Start of Raw records

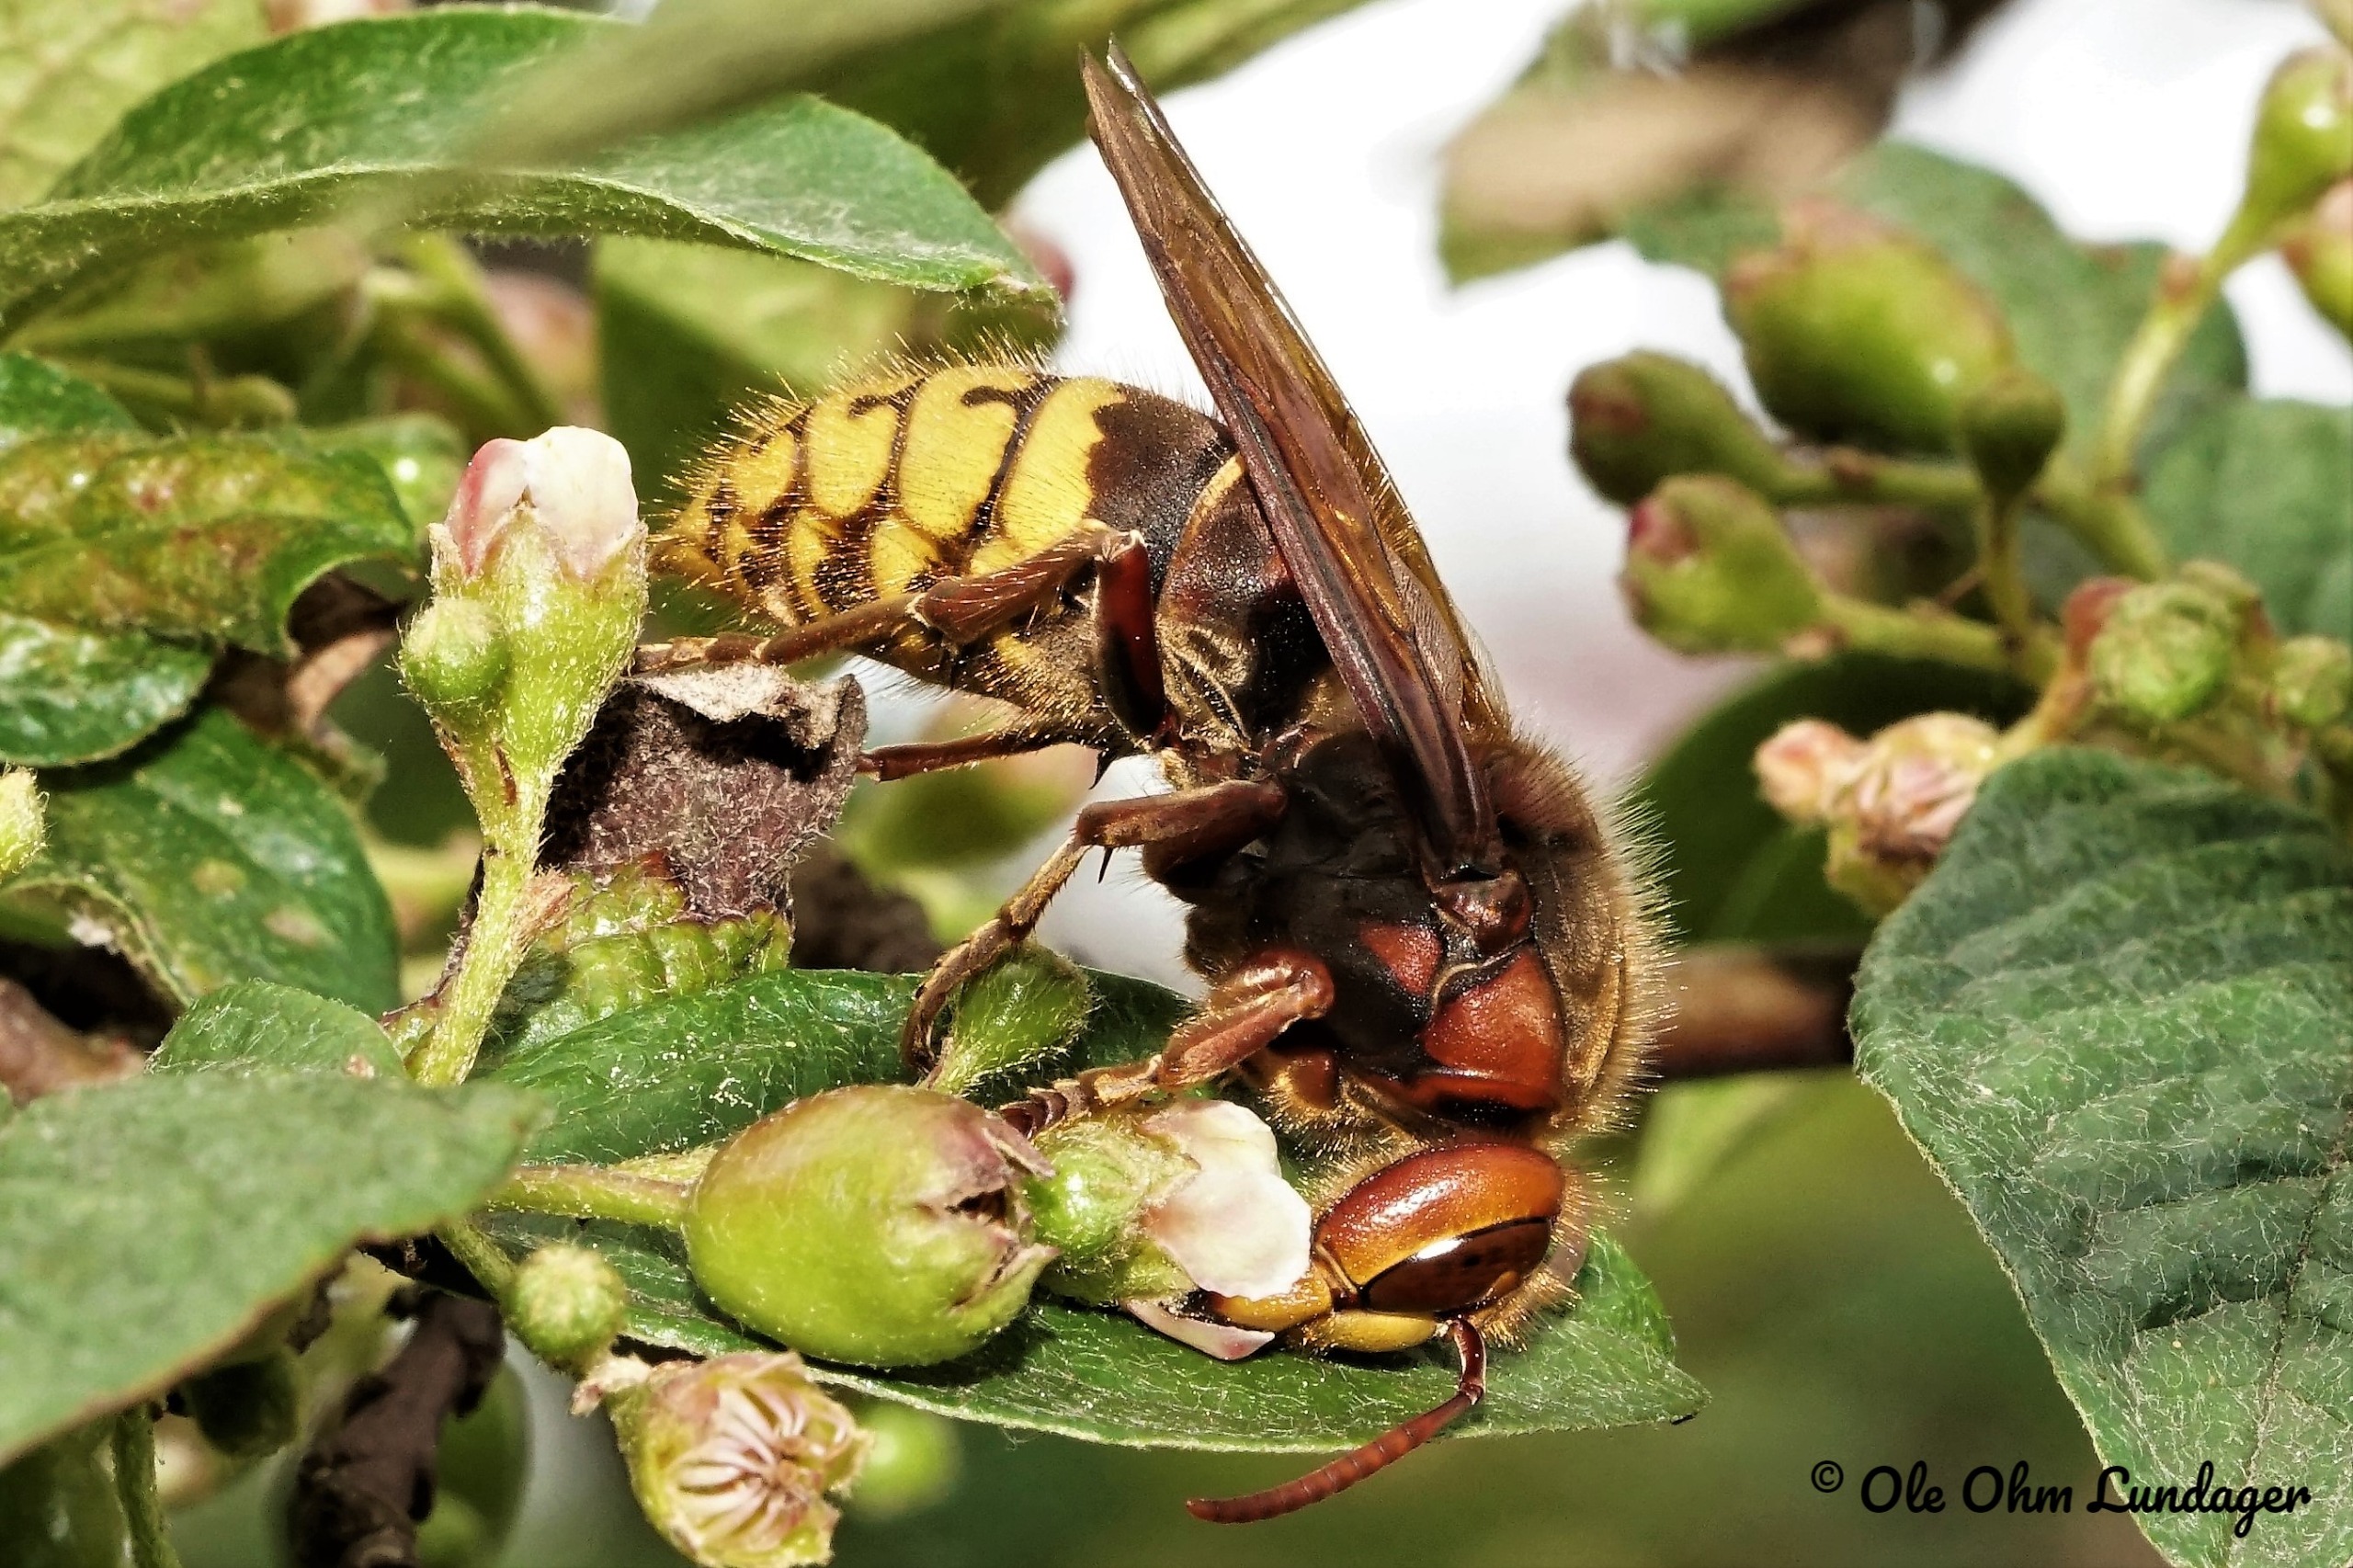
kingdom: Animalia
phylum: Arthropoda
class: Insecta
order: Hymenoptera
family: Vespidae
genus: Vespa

End of Raw records
Start of Raw records

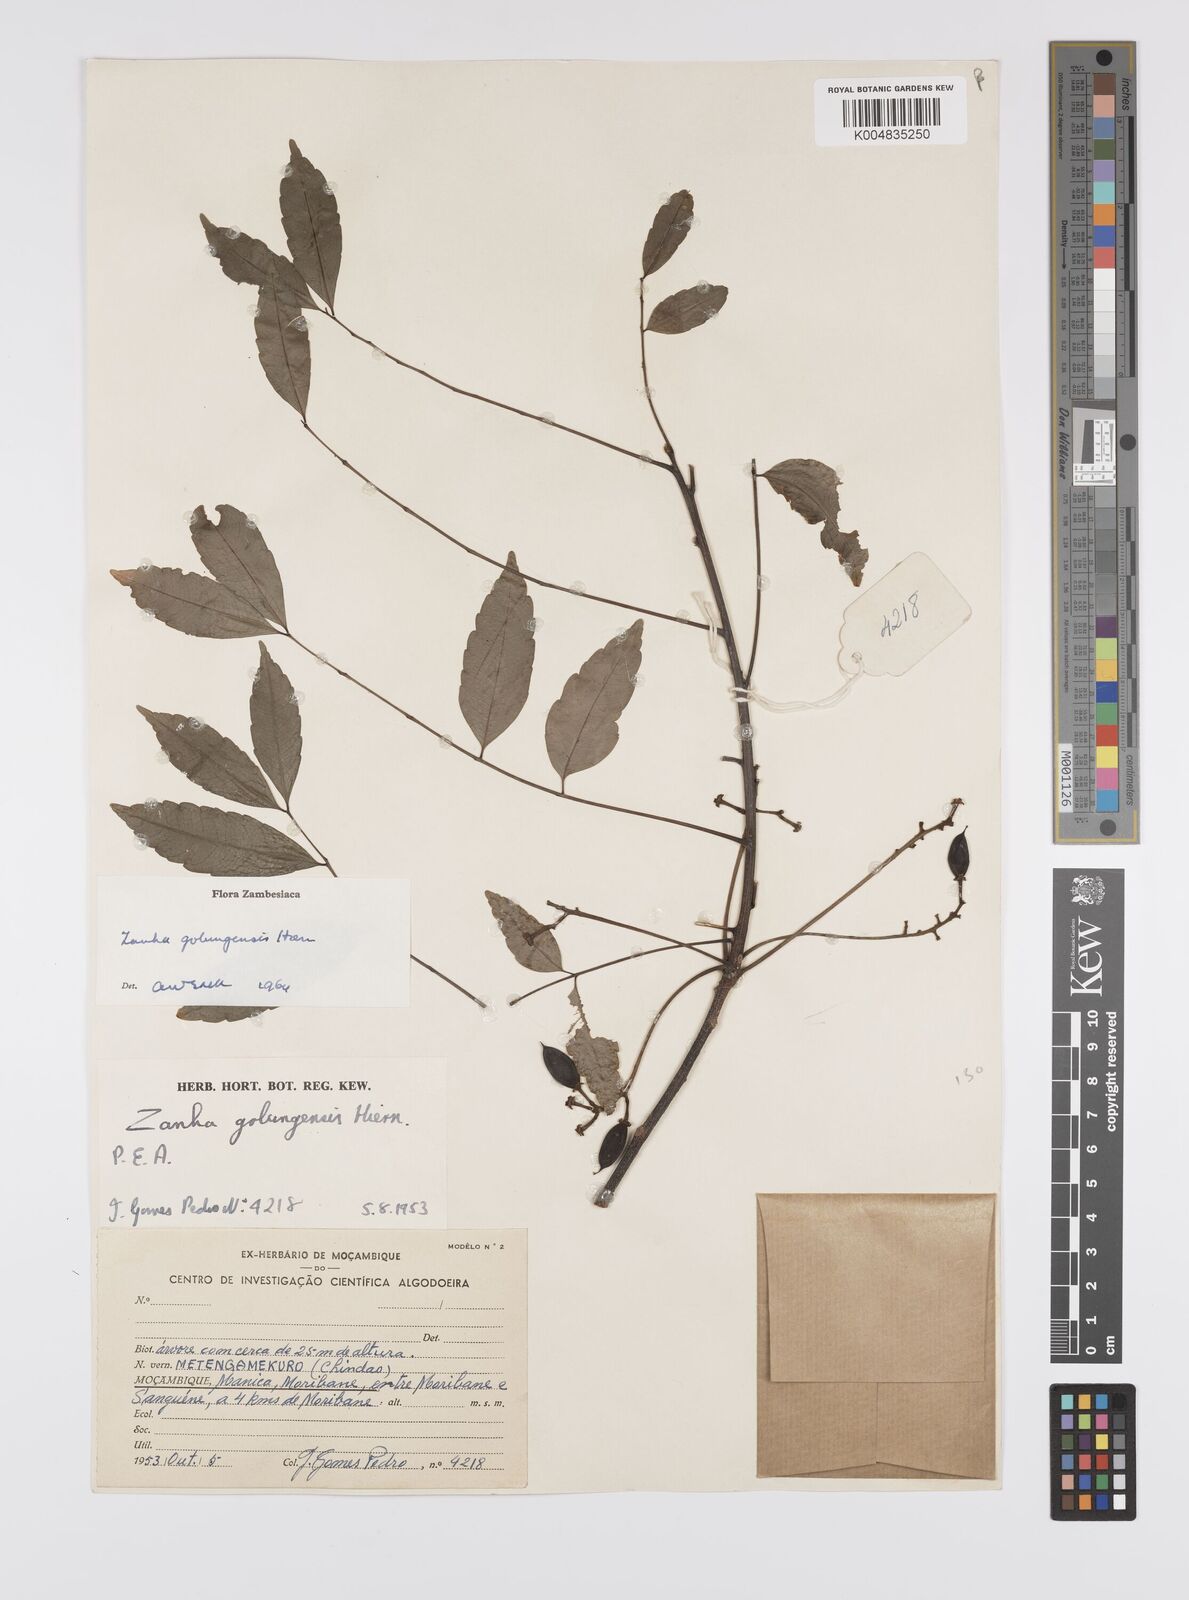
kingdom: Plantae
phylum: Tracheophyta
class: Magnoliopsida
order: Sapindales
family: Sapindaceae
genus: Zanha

End of Raw records
Start of Raw records

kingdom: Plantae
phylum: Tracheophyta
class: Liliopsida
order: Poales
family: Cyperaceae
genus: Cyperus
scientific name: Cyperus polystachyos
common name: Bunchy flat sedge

End of Raw records

What to produce:
Write out only the lines starting with the line with "order: Poales" and going on through the line with "common name: Bunchy flat sedge", swapping "common name" for "vernacular name" and keeping everything else the same.

Written answer:
order: Poales
family: Cyperaceae
genus: Cyperus
scientific name: Cyperus polystachyos
vernacular name: Bunchy flat sedge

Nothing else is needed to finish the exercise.